La tregua arancelaria de 90 días otorgada por el gobierno de Estados Unidos a México fue bien recibida por actores del comercio exterior, aunque persisten incertidumbres sobre las “barreras no arancelarias” que Estados Unidos exige eliminar como condición para evitar un alza de aranceles del 25% al 30%.
Reacciones de la industria logística
Eva María Muñoz, presidenta de la Asociación Mexicana de Agentes de Carga (Amacarga), señaló que, si bien se logró una prórroga favorable, sectores como el acero, aluminio y automotriz continúan enfrentando el arancel del 25% si no cumplen con las reglas del T-MEC.
Recalcó la necesidad de mantener la prudencia y continuar buscando alternativas logísticas y de costos para apoyar a importadores y exportadores.

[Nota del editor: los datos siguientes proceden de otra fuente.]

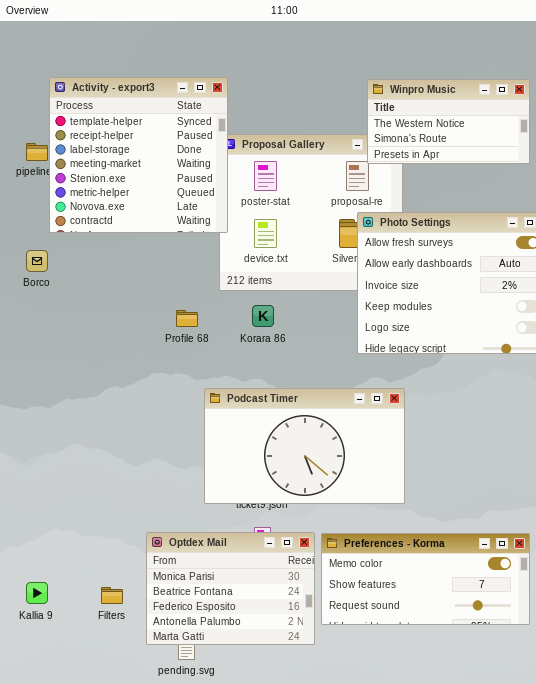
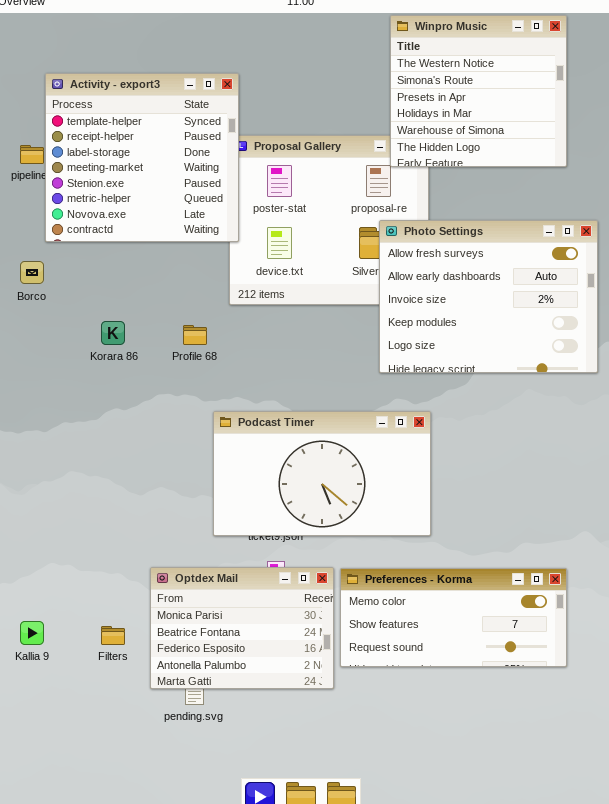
Winpro Music: [367,79,530,164] -> [390,15,567,167], resized
Korara 86: [252,305,274,327] -> [101,321,125,345], moved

Respuesta del gobierno mexicano
El subsecretario de Industria y Comercio, Luis Rosendo Gutiérrez, explicó que la estrategia del gobierno encabezado por la presidenta Claudia Sheinbaum consiste en fortalecer las compras de productos estadounidenses en sectores donde ya existe competencia y precios similares con otros países.
El objetivo es ayudar a reducir el superávit comercial de México con EE. UU., que alcanzó 79,442 millones de dólares (mdd) de enero a mayo de 2025, indica iunformación de El Economista.
“Estamos trabajando en ubicar por fracción arancelaria qué productos importamos de Asia o de países sin tratado comercial, que también podríamos adquirir de EE. UU.”, indicó Gutiérrez.
Esta estrategia se implementa sin afectar a la industria nacional y forma parte de un enfoque de negociación encabezado por Marcelo Ebrard, secretario de Economía.
México niega tener barreras no arancelarias
Ante la declaración de Trump de que “México acordó eliminar de inmediato sus numerosas barreras comerciales no arancelarias”, Luis Rosendo Gutiérrez aseguró que México no tiene tales barreras como parte de su política comercial.
“Tenemos acuerdos con más de 50 países y somos uno de los países más abiertos en prácticas comerciales”, afirmó.
Detalló que muchos de los temas señalados por EE. UU. no son barreras como tal, sino diferencias de criterios administrativos, legales o rezagos en trámites, como en propiedad intelectual, energía o regulación farmacéutica.
En estos casos, se trabaja para atender las inquietudes sin comprometer la soberanía regulatoria.
Expectativas y desafíos
César Remis, exjefe de la Oficina del T-MEC, alertó que no hay claridad sobre qué barreras deben eliminarse, lo que puede poner en riesgo el cumplimiento del acuerdo.
Por su parte, Roberto Zapata, exembajador de México ante la OMC, señaló que los documentos clave para entender las demandas estadounidenses son el informe de barreras comerciales del USTR (marzo 2025) y un memorando entregado a Trump en abril.
Ambos destacan temas sensibles:
- Energía: prioridad a CFE, demoras en permisos, exclusividad de compras de gas natural para CFE y Pemex.
- Minería: procesos poco transparentes para concesiones, criterios discrecionales.
- Comercio digital y aduanas: cambios regulatorios sin aviso suficiente, restricciones al comercio electrónico.
- Salud: retrasos en Cofepris para registrar medicamentos y dispositivos médicos.
- Agricultura: restricciones al glifosato, maíz transgénico y exportaciones de papa.
- Telecomunicaciones: exigencia de pruebas locales, trabas a servicios digitales extranjeros.
- Propiedad intelectual: lentitud judicial, marcas de mala fe, piratería persistente.
- Seguros: cobro retroactivo de IVA desde 2015 por parte del SAT.
- Automotriz: disputa activa sobre reglas de origen aún sin resolución por parte de EE. UU.
Riesgo latente
Expertos coinciden en que la cuenta regresiva de 90 días será crítica. El cumplimiento de los compromisos asumidos por México determinará si se evita el incremento arancelario o se reactiva la amenaza.
Por su parte, la presidenta Sheinbaum y su equipo económico reiteran que se trabaja con seriedad y estrategia, pero reconocen que el camino por delante está lleno de detalles técnicos y presiones políticas.
Con información de Forbes México, El Economista y Expansión.